==== DATA BLOCK ====

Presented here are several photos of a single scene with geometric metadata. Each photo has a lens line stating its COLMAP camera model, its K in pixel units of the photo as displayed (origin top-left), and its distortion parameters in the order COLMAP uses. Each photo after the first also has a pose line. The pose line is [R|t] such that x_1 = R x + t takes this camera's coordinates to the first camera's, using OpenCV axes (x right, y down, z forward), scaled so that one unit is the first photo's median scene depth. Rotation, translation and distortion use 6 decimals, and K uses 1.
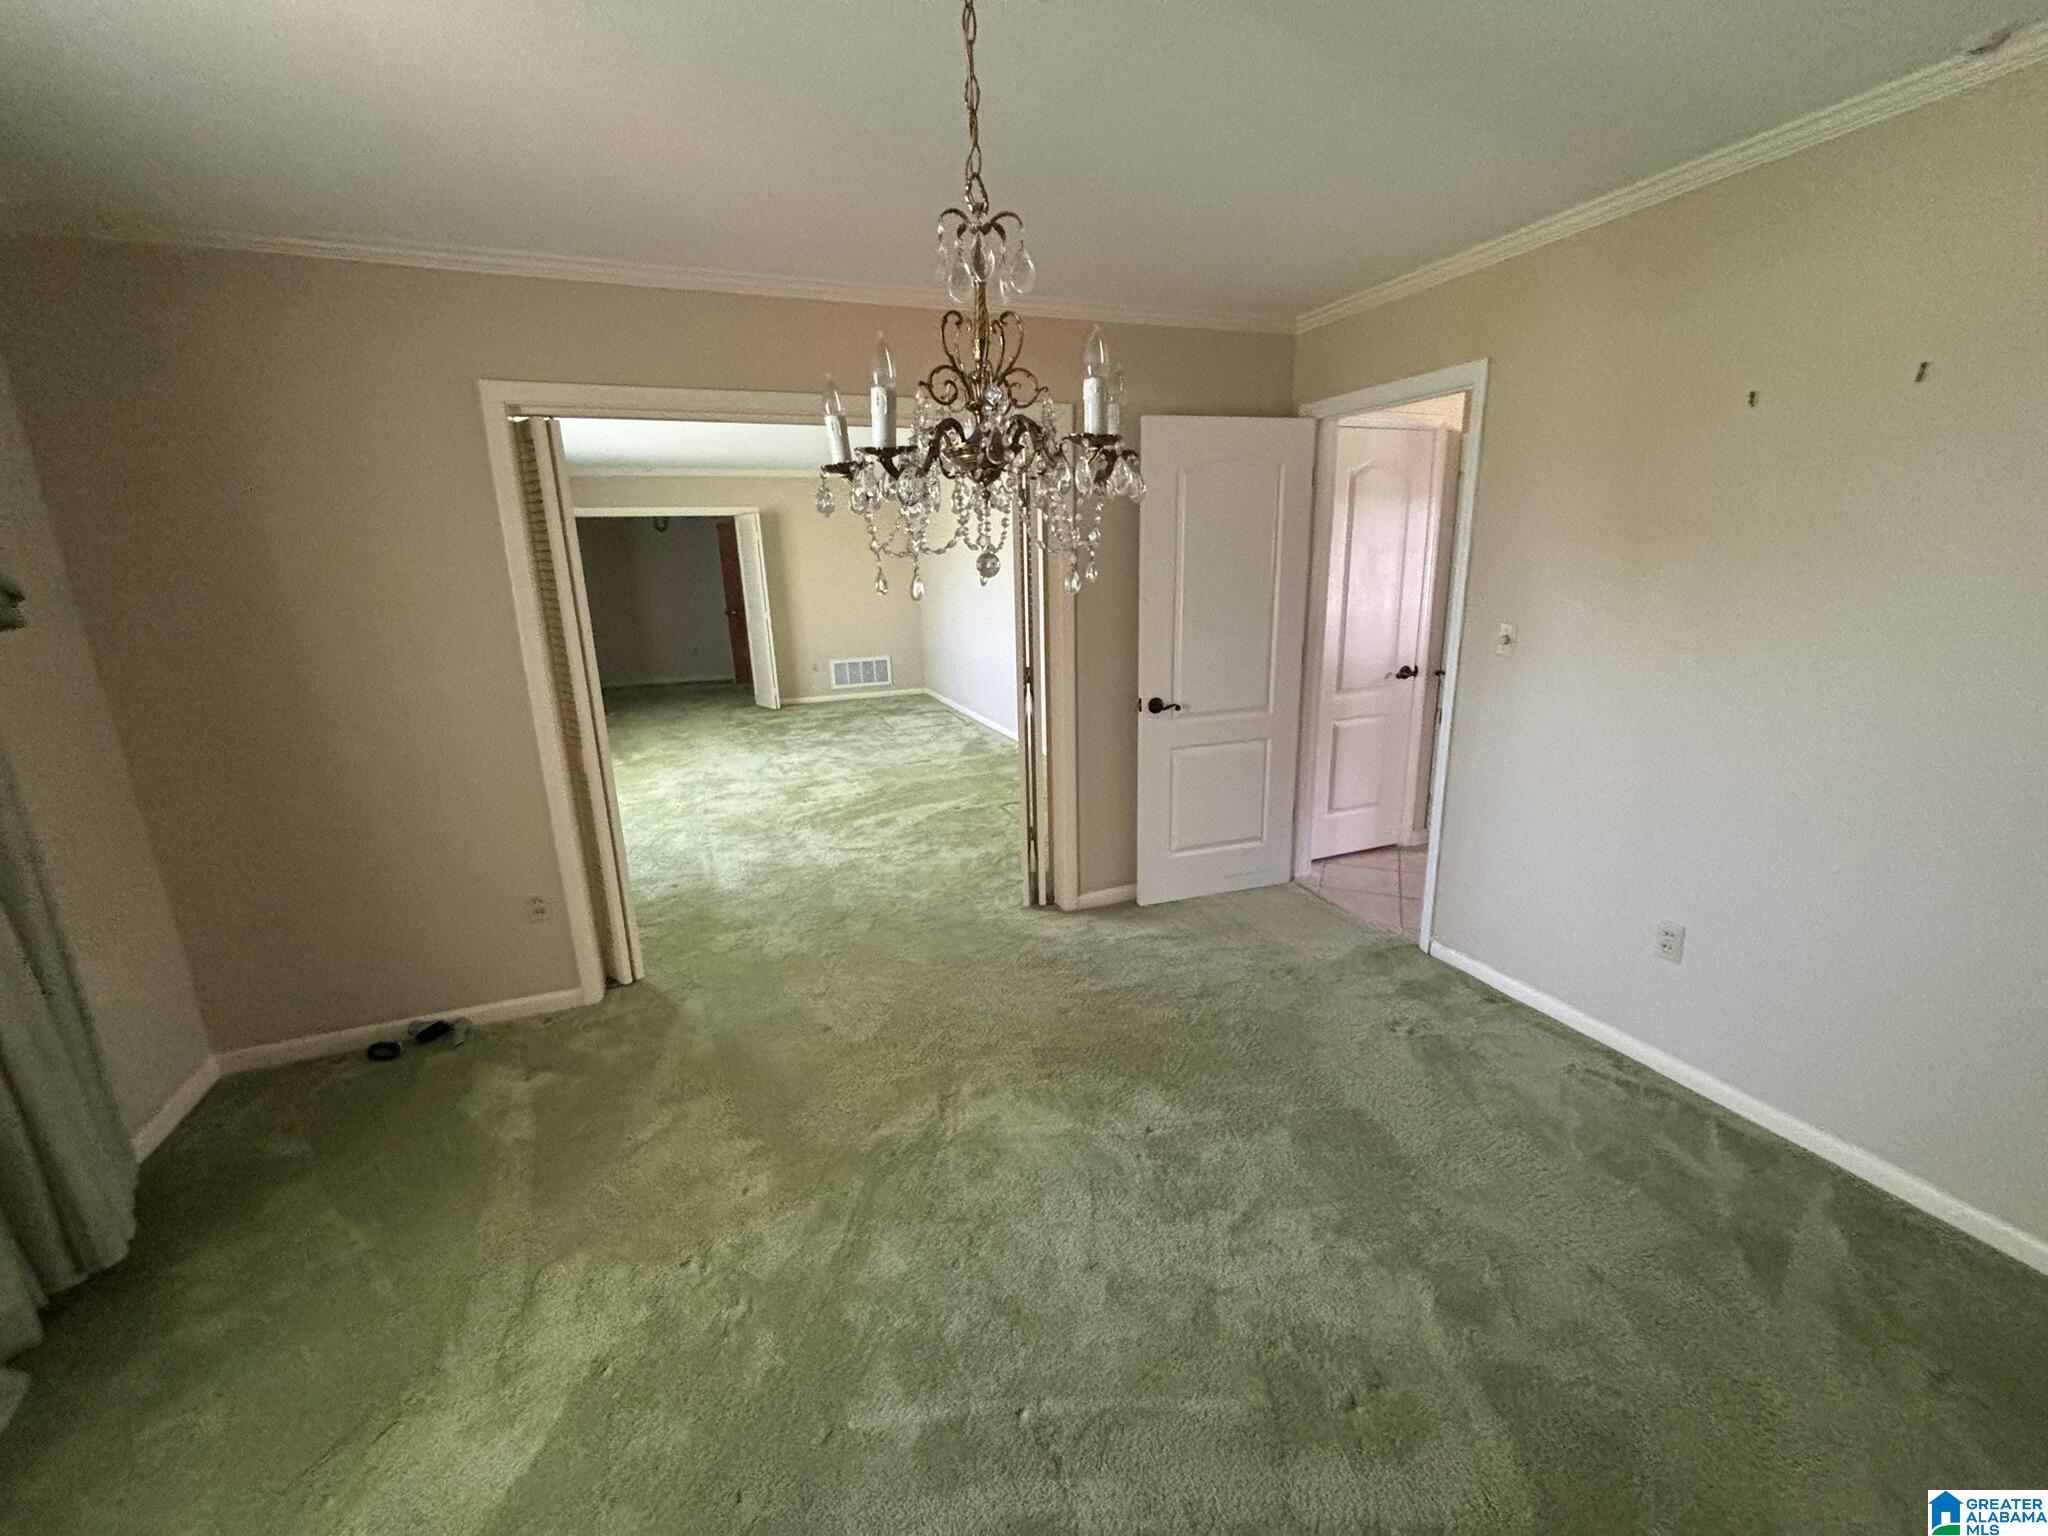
lens RADIAL K [[832.1, 0, 1037.8], [0, 832.1, 767.0], [0, 0, 1]] dist [0.021483, 0.000079]
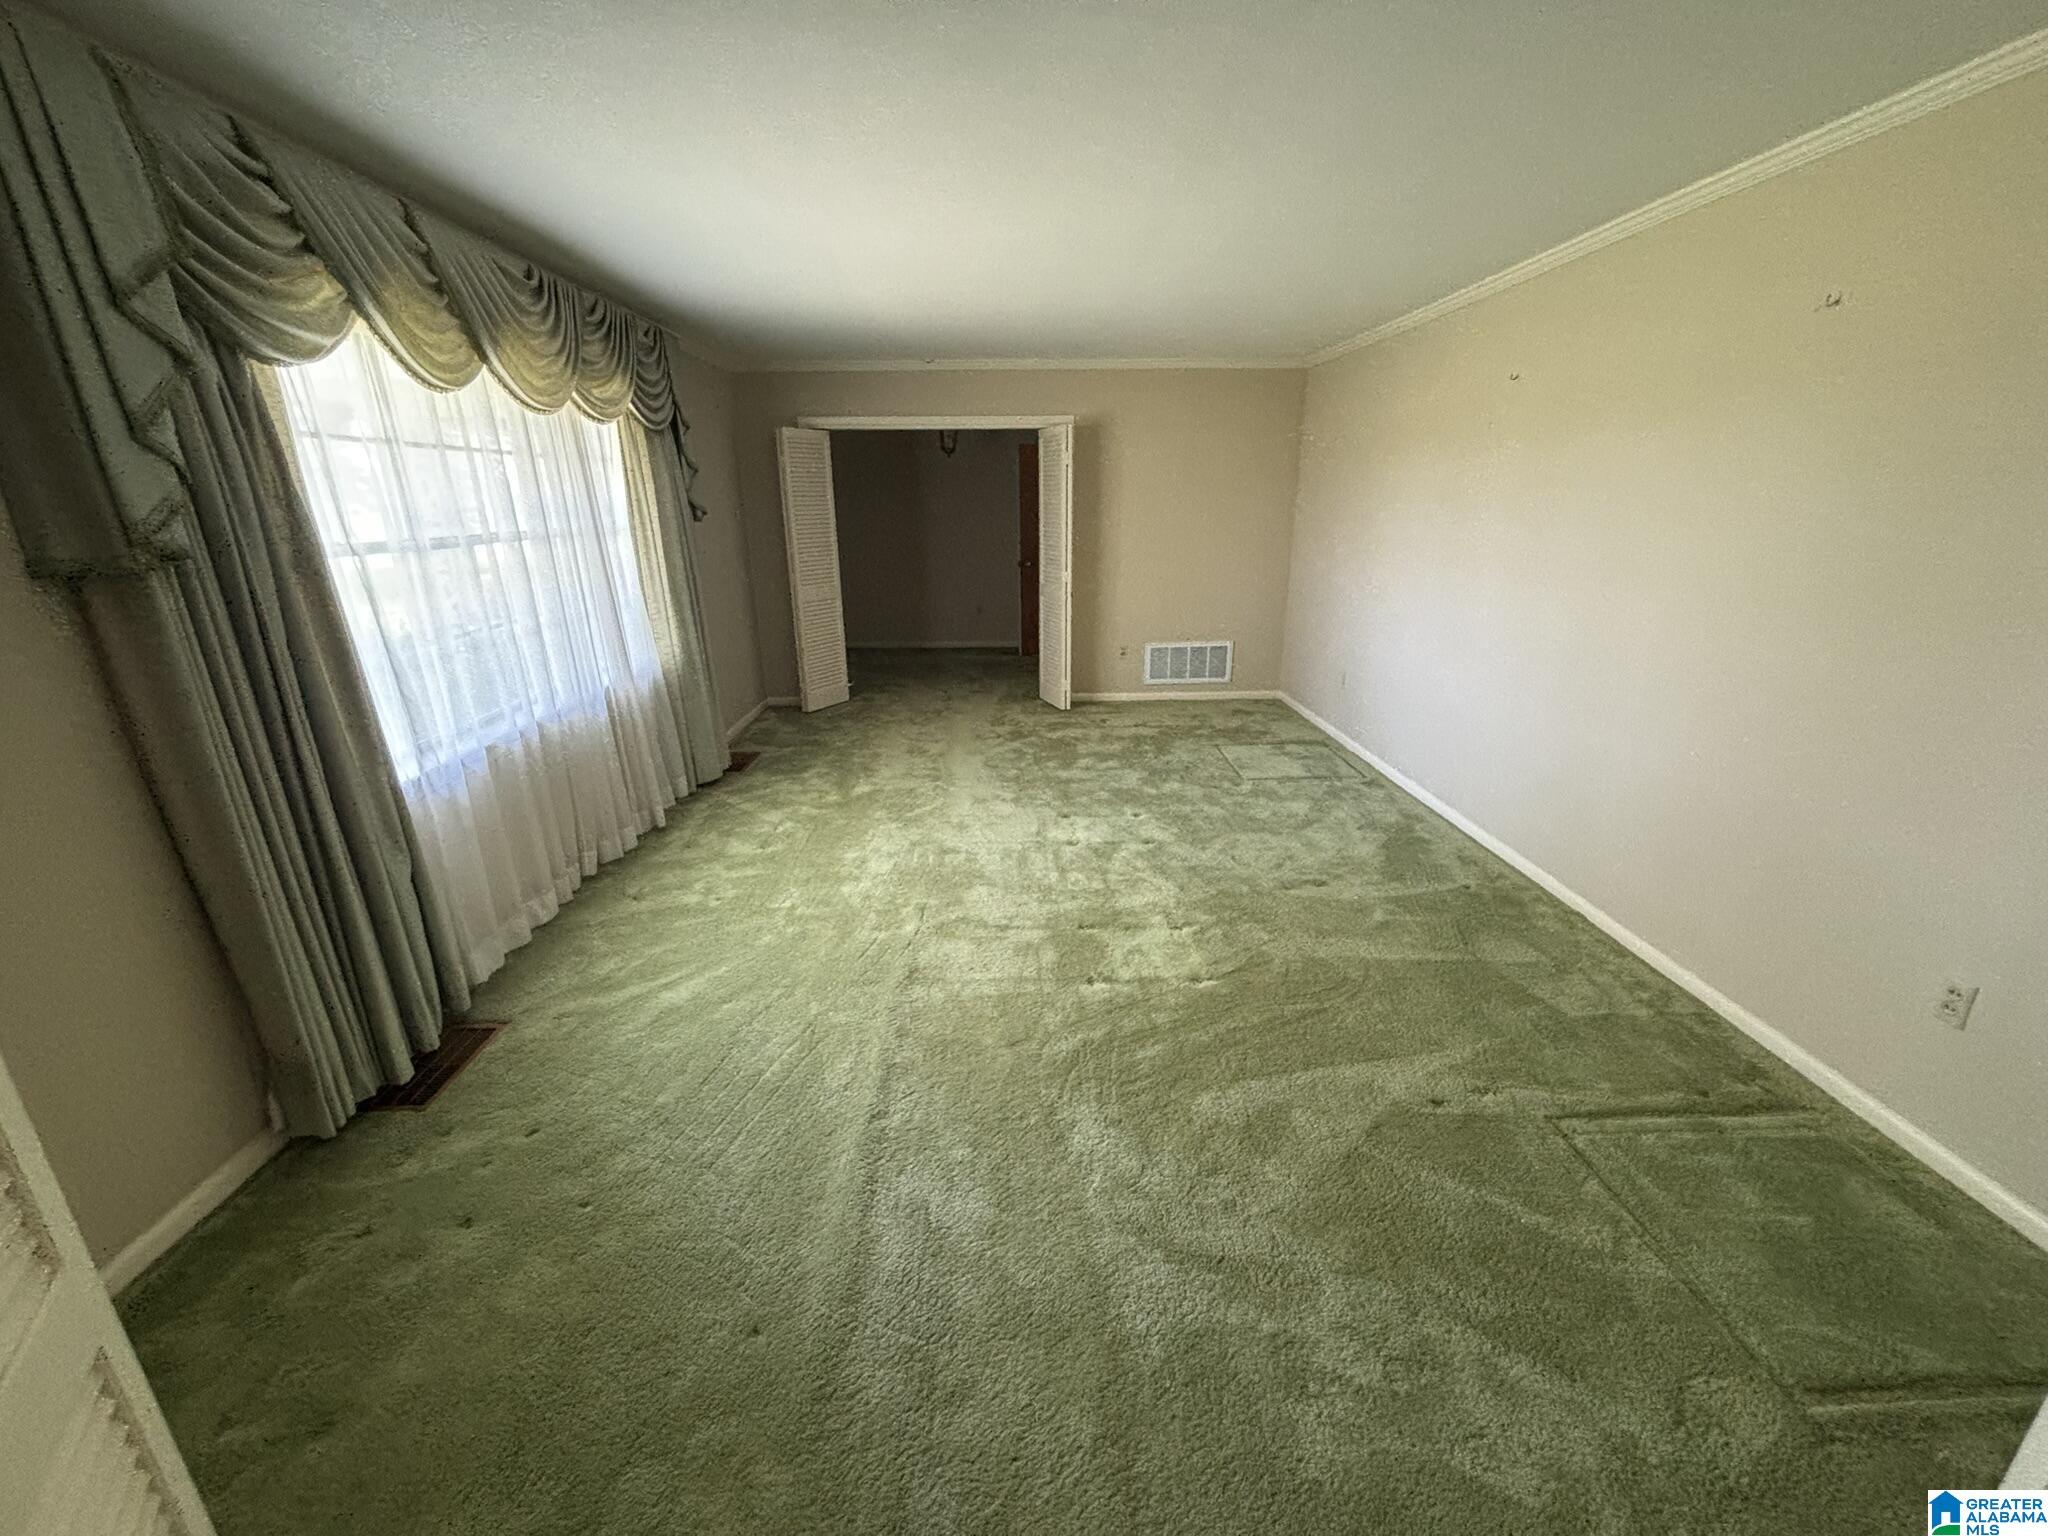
lens RADIAL K [[832.1, 0, 1016.8], [0, 832.1, 779.1], [0, 0, 1]] dist [0.021483, 0.000079]
pose [[0.930044, 0.133578, -0.342309, -0.114586], [-0.104045, 0.989191, 0.103322, -0.089903], [0.352410, -0.060478, 0.933889, 0.361733]]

====

> _PROBLEM DETAILS_:
Copy out the material exactly as it stands, though no picture should appear in the copy.

> _SOLUTION FOR THIS PROBLEM_:
Presented here are several photos of a single scene with geometric metadata. Each photo has a lens line stating its COLMAP camera model, its K in pixel units of the photo as displayed (origin top-left), and its distortion parameters in the order COLMAP uses. Each photo after the first also has a pose line. The pose line is [R|t] such that x_1 = R x + t takes this camera's coordinates to the first camera's, using OpenCV axes (x right, y down, z forward), scaled so that one unit is the first photo's median scene depth. Rotation, translation and distortion use 6 decimals, and K uses 1.
lens RADIAL K [[832.1, 0, 1037.8], [0, 832.1, 767.0], [0, 0, 1]] dist [0.021483, 0.000079]
lens RADIAL K [[832.1, 0, 1016.8], [0, 832.1, 779.1], [0, 0, 1]] dist [0.021483, 0.000079]
pose [[0.930044, 0.133578, -0.342309, -0.114586], [-0.104045, 0.989191, 0.103322, -0.089903], [0.352410, -0.060478, 0.933889, 0.361733]]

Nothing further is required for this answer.